Leading up to the Olympic Games, Shiffrin has talked about how she has changed her approach to the pressure. Shiffrin, like Simone Biles, is always expected to win. She made these comments in response to Biles' discussion about the pressure of winning: "It wouldn't have been a 'disappointment’; people just didn't even consider it a possibility. And what I know from that kind of pressure is: it is not easy to win. Ever."

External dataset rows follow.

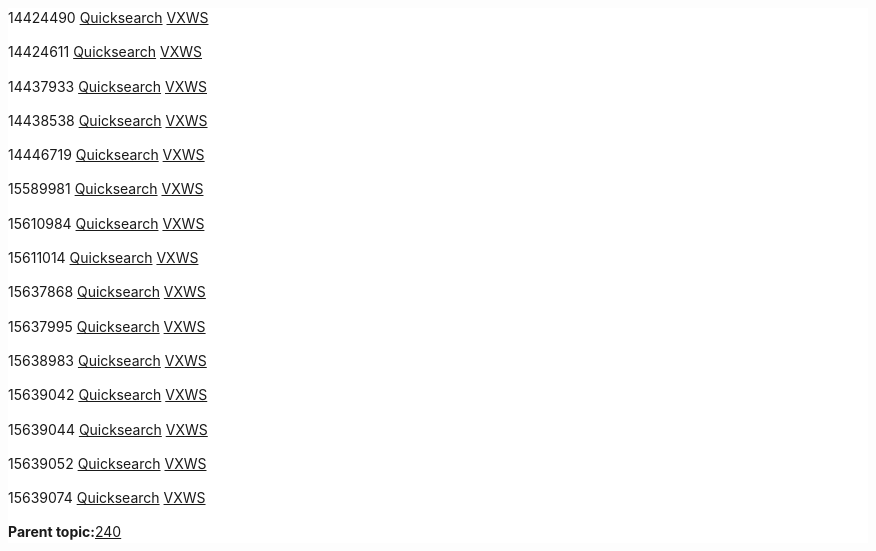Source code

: 14424490 [Quicksearch](https://search.library.yale.edu/catalog/14424490) [VXWS](http://prodorbis.library.yale.edu:7014/vxws/GetHoldingsService?bibId=14424490)

14424611 [Quicksearch](https://search.library.yale.edu/catalog/14424611) [VXWS](http://prodorbis.library.yale.edu:7014/vxws/GetHoldingsService?bibId=14424611)

14437933 [Quicksearch](https://search.library.yale.edu/catalog/14437933) [VXWS](http://prodorbis.library.yale.edu:7014/vxws/GetHoldingsService?bibId=14437933)

14438538 [Quicksearch](https://search.library.yale.edu/catalog/14438538) [VXWS](http://prodorbis.library.yale.edu:7014/vxws/GetHoldingsService?bibId=14438538)

14446719 [Quicksearch](https://search.library.yale.edu/catalog/14446719) [VXWS](http://prodorbis.library.yale.edu:7014/vxws/GetHoldingsService?bibId=14446719)

15589981 [Quicksearch](https://search.library.yale.edu/catalog/15589981) [VXWS](http://prodorbis.library.yale.edu:7014/vxws/GetHoldingsService?bibId=15589981)

15610984 [Quicksearch](https://search.library.yale.edu/catalog/15610984) [VXWS](http://prodorbis.library.yale.edu:7014/vxws/GetHoldingsService?bibId=15610984)

15611014 [Quicksearch](https://search.library.yale.edu/catalog/15611014) [VXWS](http://prodorbis.library.yale.edu:7014/vxws/GetHoldingsService?bibId=15611014)

15637868 [Quicksearch](https://search.library.yale.edu/catalog/15637868) [VXWS](http://prodorbis.library.yale.edu:7014/vxws/GetHoldingsService?bibId=15637868)

15637995 [Quicksearch](https://search.library.yale.edu/catalog/15637995) [VXWS](http://prodorbis.library.yale.edu:7014/vxws/GetHoldingsService?bibId=15637995)

15638983 [Quicksearch](https://search.library.yale.edu/catalog/15638983) [VXWS](http://prodorbis.library.yale.edu:7014/vxws/GetHoldingsService?bibId=15638983)

15639042 [Quicksearch](https://search.library.yale.edu/catalog/15639042) [VXWS](http://prodorbis.library.yale.edu:7014/vxws/GetHoldingsService?bibId=15639042)

15639044 [Quicksearch](https://search.library.yale.edu/catalog/15639044) [VXWS](http://prodorbis.library.yale.edu:7014/vxws/GetHoldingsService?bibId=15639044)

15639052 [Quicksearch](https://search.library.yale.edu/catalog/15639052) [VXWS](http://prodorbis.library.yale.edu:7014/vxws/GetHoldingsService?bibId=15639052)

15639074 [Quicksearch](https://search.library.yale.edu/catalog/15639074) [VXWS](http://prodorbis.library.yale.edu:7014/vxws/GetHoldingsService?bibId=15639074)

**Parent topic:**[240](../../tags/240/240.md)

Shiffrin has discussed how she no longer wants to measure her success by how many medals she wins, saying, "My goal is still to go and win gold medals. That's still my goal. But I could walk away from the Games without any medals and still feel like they were successful if I know I've raced my best. Alpine skiing is a sport where so many things are out of control, the weather is such a variable." While Shiffrin no longer measures her worth in medals, she still has a great shot at earning more in Beijing.
A common theme popping up in athletic conversations in the past year is the prioritization of mental health, knowing when to step away, and having a sense of self-worth that is not dependent upon medals, podiums, or titles. It’s a difficult balancing act for an elite athlete to walk – the desire to be the best in the world without all the added pressure. For some, this is their first Olympics, and for others, it’s their chance at redemption after a past disappointment.
Most of us will never know what it’s like to have our entire life’s work judged on what’s sometimes a single event – a blip in your life. Whether these women finish on the podium or not, what many of these athletes have achieved is even more valuable – a sort of athletic enlightenment. Athletes face significant criticism when they underperform what’s expected of them, but as the adage goes, “There is only one way to avoid criticism; do nothing, say nothing, be nothing.”